The student news site of Marquette University

Marquette Wire

The student news site of Marquette University

Marquette Wire

The student news site of Marquette University

Marquette Wire

Bill to require IDs at polls approved

A bill that would require Wisconsin residents to show a photo ID at the polls has overcome another hurdle to becoming law.

The Wisconsin Senate passed the photo ID bill by a vote of 21 to 12 Wednesday.

The bill is essentially the same as the one passed by the state Assembly in February, according to Michael Pyritz, legislative assistant to Rep. Jeff Stone (R-Greendale), a co-author of the bill.

An addition was made so that senior care centers would be exempt, according to Pyritz.

The bill will now go before Gov. Jim Doyle, who vetoed a similar bill in 2003. Melanie Fonder, spokeswoman for Doyle, said he plans to veto this bill as well.

The Senate is one vote short of the number needed to override the governor's veto.

Sen. Jeff Plale (D-South Milwaukee), one of the two Democrats who voted for the bill, said he viewed it as part of the process of streamlining elections.

"To me, it's a first start," Plale said. "I think it'll assure that the person who's voting is the person who's voting."

The bill requires that voters show a form of photo ID at the polls to vote.

This ID could be a Wisconsin driver's license, a state Department of Transportation identification card that is issued for free or a military ID card.

Pyritz said there are some 122,000 people in Wisconsin without this type of necessary ID, according to some initial numbers from the Wisconsin Legislative Resource Bureau, a nonpartisan legislative support and research group.

Plale said he tried to add an amendment to the bill that would allow college students to use their student IDs with some piece of verifying information to vote.
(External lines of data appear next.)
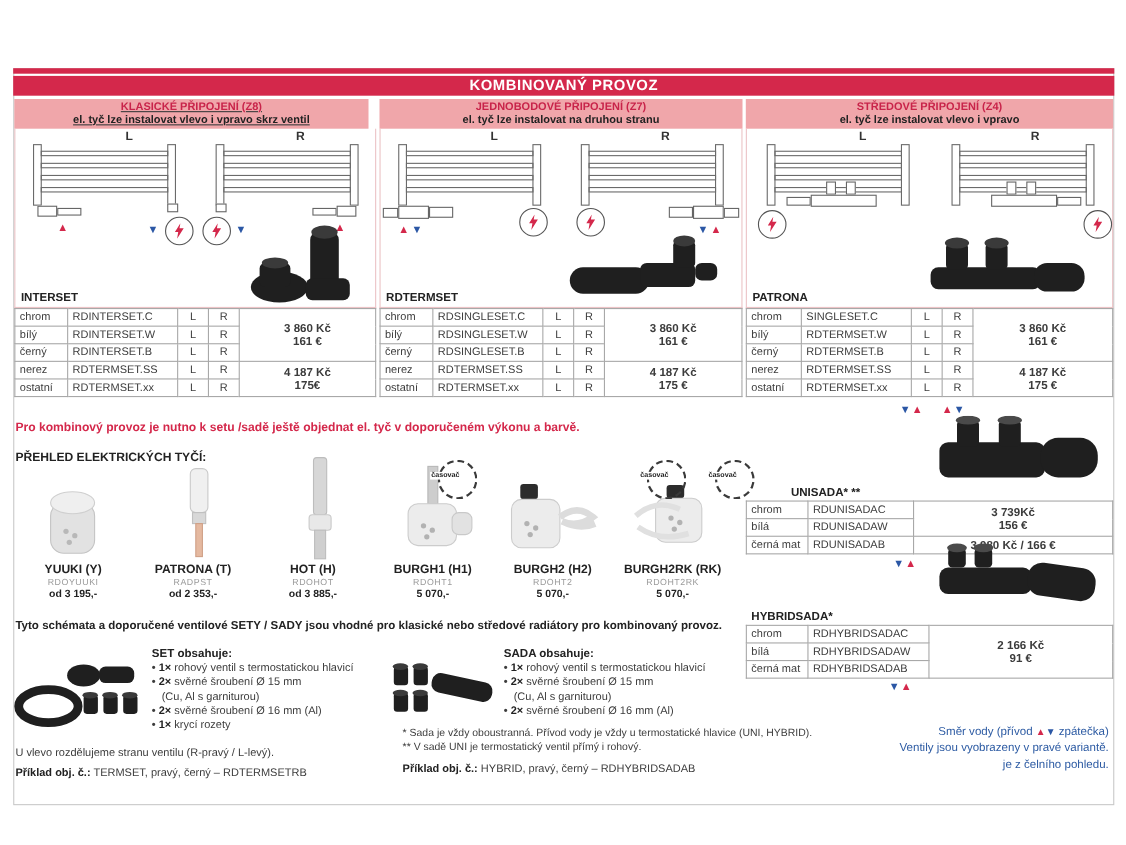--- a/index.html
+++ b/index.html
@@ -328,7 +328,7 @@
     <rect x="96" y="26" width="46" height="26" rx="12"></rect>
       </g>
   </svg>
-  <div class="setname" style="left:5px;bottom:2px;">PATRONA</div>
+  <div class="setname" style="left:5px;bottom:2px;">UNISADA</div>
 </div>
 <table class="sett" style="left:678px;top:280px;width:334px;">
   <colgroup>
The amendment failed by an 18-15 vote Wednesday.

"It would've provided that flexibility to vote at" either home or school, Plale said.

The student association of University of Wisconsin-Milwaukee approached Plale with the request for the student ID amendment.

Grant Culp, a junior in the College of Arts & Sciences and the former state chair of Students for Bush, said he signed an online petition for the student ID amendment.

"All they're asking for is an ID," Culp said. "I think it's not asking a lot."

The photo ID bill would help create a clean and efficient election system, Pyritz said. "It streamlines the system for the workers."

In the 2004 presidential election, the city of Milwaukee had 7,000 votes that were unaccounted for, and about 1,200 votes cast from invalid addresses.

"One of the nice things about the bill is it is going to make it harder to perpetuate fraud," Pyritz said. "It's not aimed at fraud, but it will make it harder."

Doyle points to South Carolina, the only other state with a voter ID measure this restrictive, where turnout in the November election was at 50 percent, according to Fonder.

That was one of the lower turnouts in the nation, while the 75 percent turnout in Wisconsin was among the highest.

"We should be looking for ways to find another 25 percent turnout instead of turning to the South Carolina model," Fonder said.

Plale said the governor has rolled out many proposals to help the election process, such as those for maintaining databases and training poll workers, and this bill is a part of that movement.

"It'll add some integrity to the process," Plale said.

This article appeared in The Marquette Tribune on April 19 2005.